Chronique d’un temps révolu…et pourtant toujours là

Il faut se souvenir de la fin des années 1990 comme d’un moment suspendu, une parenthèse presque insouciante où la gauche revenue au pouvoir pensait pouvoir agir sur le réel, et notamment sur ce qui semblait alors intangible : le monde du travail. À Matignon, Lionel Jospin incarne une forme de rigueur tranquille, austère mais déterminée. À ses côtés, Martine Aubry porte une réforme qui va marquer durablement le paysage social français : les 35 heures.

À l’époque, le pays sort d’années de chômage de masse. Dans les open spaces encore balbutiants, les téléphones fixes sonnent, les fax crépitent. Certains employés quittent le travail à heure fixe, ou presque. Le week-end existe. Le travail est un lieu, un espace identifié, souvent éloigné de la sphère familiale. Et les 35 heures viennent s’y inscrire comme une promesse, reprendre la main sur le temps.

Au début, l’idée parait simple, partager le travail pour en créer. Les discutions vont bon train dans les entreprises, les négociations sont difficiles, mais pourtant des accords sont signés parfois à la hâte. Dans les bureaux, les salariés découvrent les RTT, des respirations nouvelles pour oublier les cadences. Certains y voient une conquête historique, d’autres une usine à gaz. Mais tous sentent qu’il se passe quelque chose.

« Je me souviens de la première fois où j’ai posé une RTT, raconte Philippe, aujourd’hui cadre dans une entreprise d’assurance. On avait l’impression de tricher un peu avec le système, comme si on gagnait du temps sur quelque chose qui ne nous appartenait pas vraiment. »

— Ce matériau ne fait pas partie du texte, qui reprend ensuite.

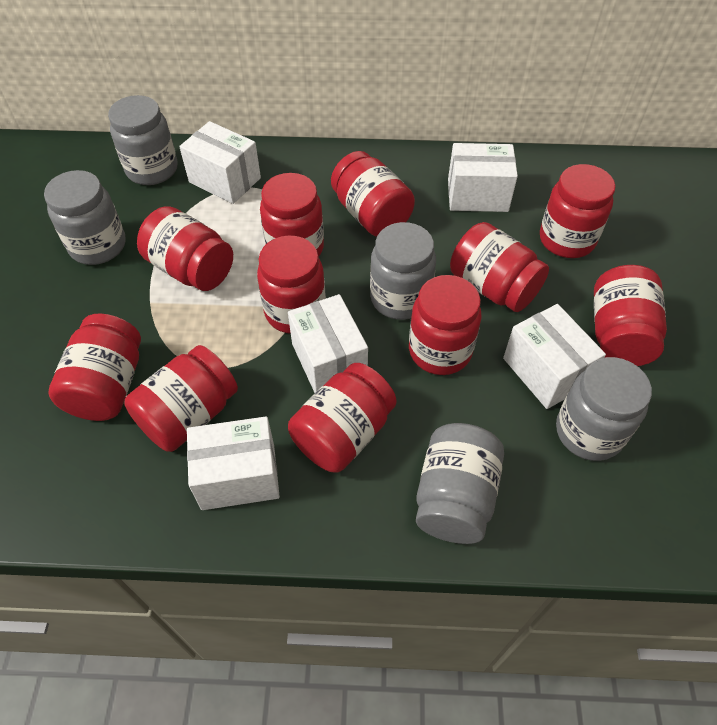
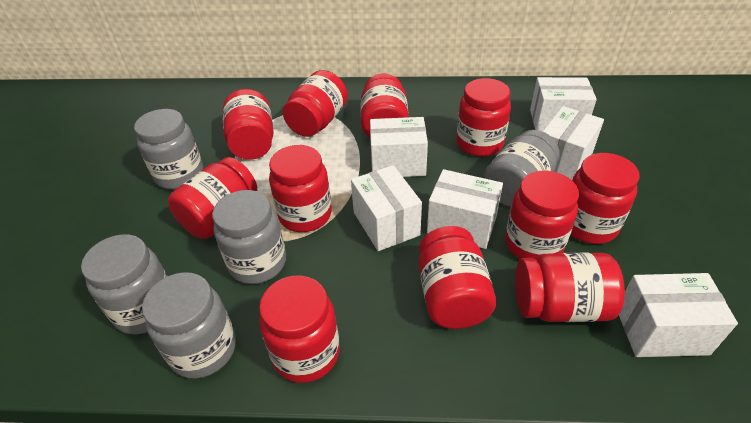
white box: 5 -> 6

Puis le temps passe. Et avec lui, les certitudes se fissurent. Au début des années 2000, une autre transformation s’amorce, l’individualisation du travail. Le salariat commence à se fragmenter, et apparaît en 2009 le statut d’auto-entrepreneur, devenu micro-entrepreneur, qui promet autonomie et simplicité.

Sonia, graphiste indépendante à Montreuil, en a fait l’expérience. « Les 35 heures, pour moi, ça n’a jamais existé. Je travaille quand il y a du boulot. Parfois dix heures par jour, parfois rien pendant une semaine. Mon temps, ce n’est pas un cadre, c’est une variable. » Dans le même mouvement, les professions libérales évoluent. Aux figures traditionnelles s’ajoutent de nouveaux indépendants, souvent issus du numérique ou du conseil.

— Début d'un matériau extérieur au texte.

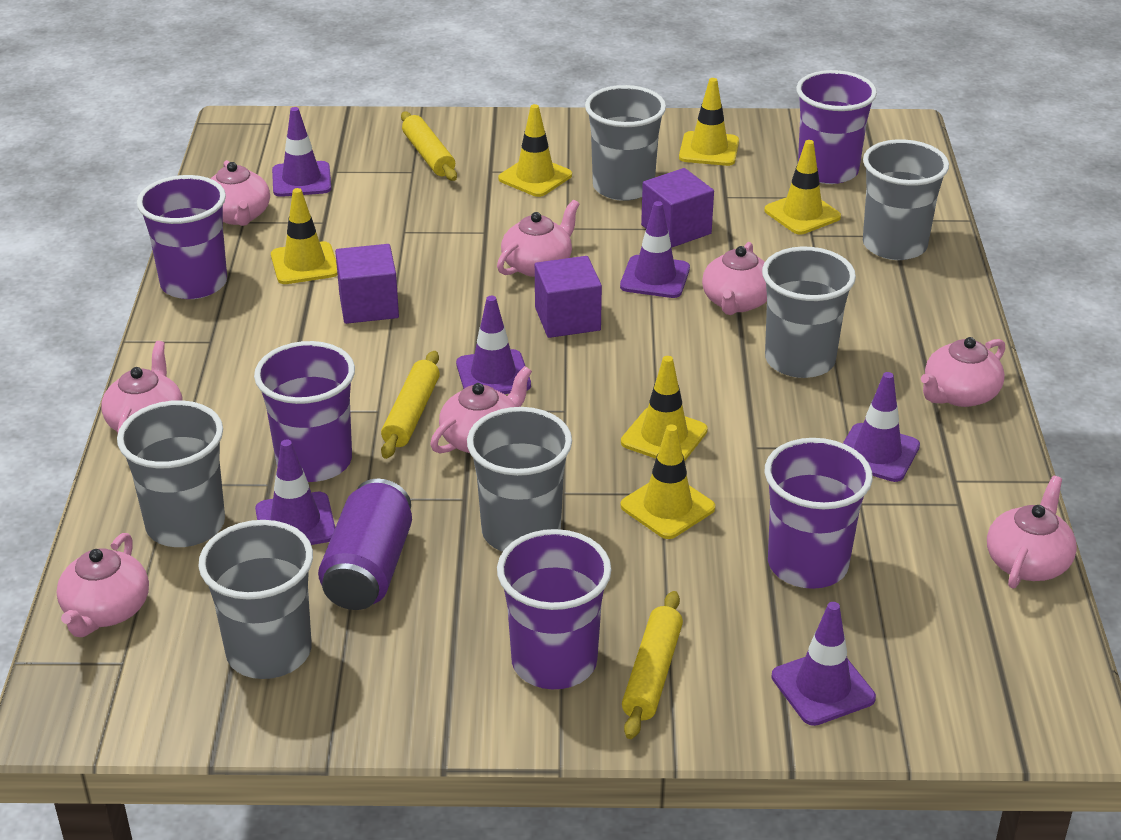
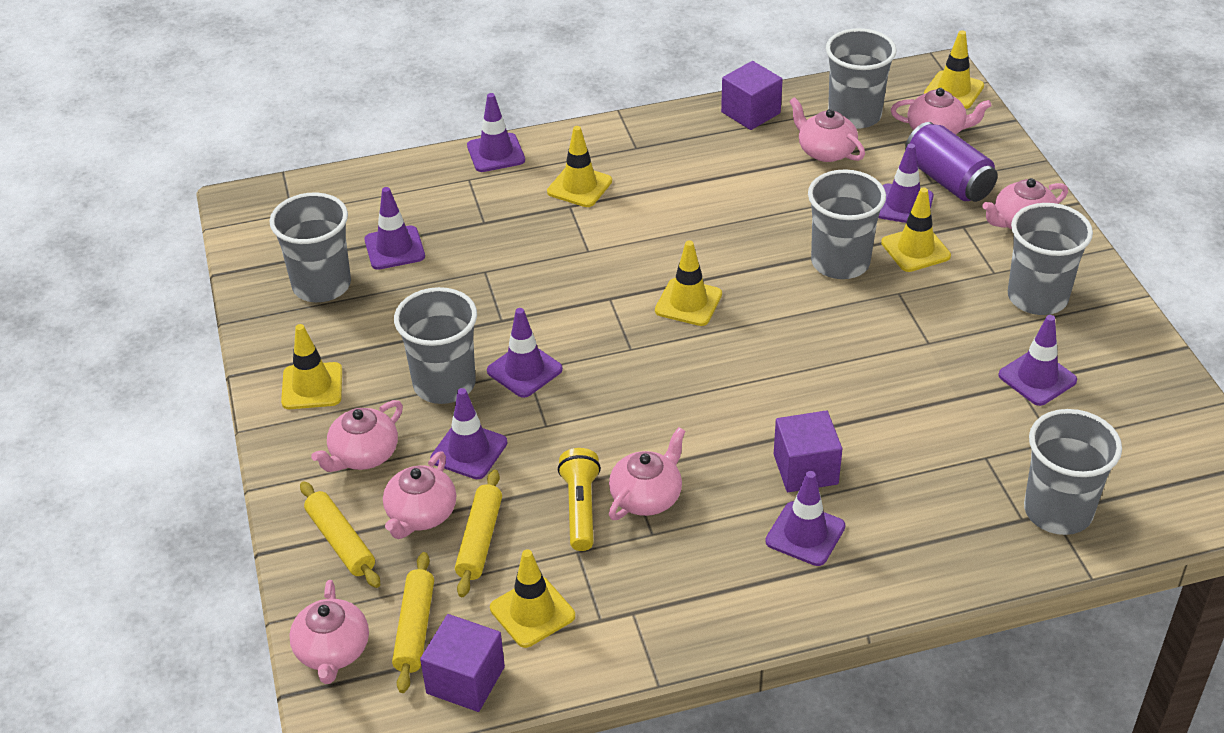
pink teapot: 8 -> 7
purple cup: 5 -> 0
purple traffic cone: 6 -> 7
yellow flashlight: 0 -> 1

« On nous vend la liberté, mais elle a un prix », explique Karim, consultant en stratégie digitale. « Je facture à la mission, donc chaque heure compte. Mais personne ne me dit quand m’arrêter. Au final, je travaille plus qu’avant, mais différemment. »

Mais depuis sa création, le régime s’est peu à peu complexifié, au fil des dérogations, des cas particuliers et des ajustements fiscaux, il a éloigné progressivement la promesse initiale de simplicité. Porté à l’époque par Hervé Novelli dans un contexte de crise économique et de chômage élevé, ce statut ambitionnait de faciliter l’accès à l’activité indépendante. Pas de capital minimum, ni de comptabilité lourde, des charges calculées uniquement sur le chiffre d’affaires réellement encaissé. Le dispositif a rapidement rencontré un large succès. Aujourd’hui, la France compte près de 2,5 millions de micro-entrepreneurs, dont environ deux tiers sont considérés comme économiquement actifs.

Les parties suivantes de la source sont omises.